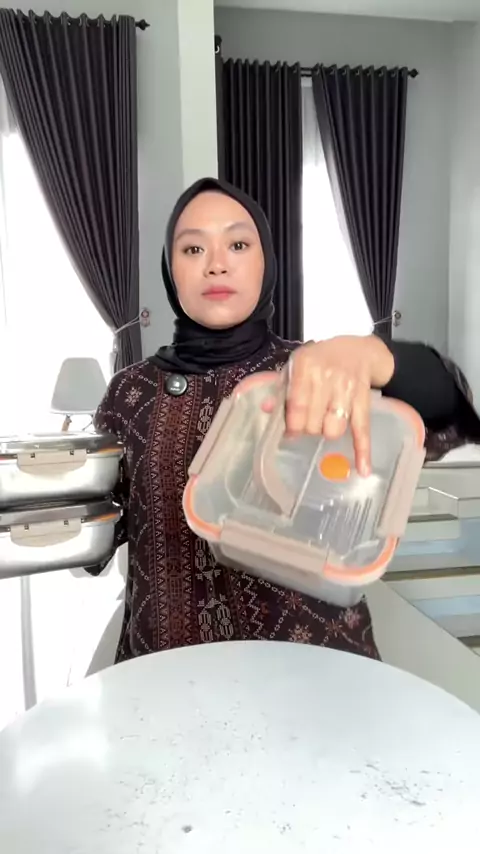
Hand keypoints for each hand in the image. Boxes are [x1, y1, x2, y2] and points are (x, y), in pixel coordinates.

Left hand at [267, 336, 394, 475]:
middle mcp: (327, 377)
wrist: (359, 350)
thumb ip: (281, 388)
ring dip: (326, 433)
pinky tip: (363, 469)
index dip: (292, 426)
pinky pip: (362, 429)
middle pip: (313, 422)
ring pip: (333, 429)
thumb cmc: (321, 360)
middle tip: (309, 424)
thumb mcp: (297, 366)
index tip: (290, 433)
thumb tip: (266, 409)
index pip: (296, 406)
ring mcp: (347, 389)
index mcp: (306, 366)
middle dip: (309, 429)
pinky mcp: (364, 400)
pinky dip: (363, 450)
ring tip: (324, 425)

• • • • • • •

Action item:
Would you retype all the material above exactly, apart from its pictures?

Response box:
Hand keypoints for each hand in the image. Boxes are [x1, y1, x2, y2] and points are (x, y), in pixel coordinates.

Left hand at [267, 336, 394, 475]:
middle mcp: (327, 377)
wrist: (359, 350)
thumb ip: (281, 388)
ring dip: (326, 433)
pinky tip: (363, 469)
index dip: (292, 426)
pinky pip: (362, 429)
middle pip: (313, 422)
ring pip: (333, 429)
thumb cmc: (321, 360)
middle tip: (309, 424)
thumb mcp: (297, 366)
index tip: (290, 433)
thumb tip: (266, 409)
index pip: (296, 406)
ring mcp: (347, 389)
index mcp: (306, 366)
middle dip: (309, 429)
pinky mcp: (364, 400)
pinky dip: (363, 450)
ring tip: (324, 425)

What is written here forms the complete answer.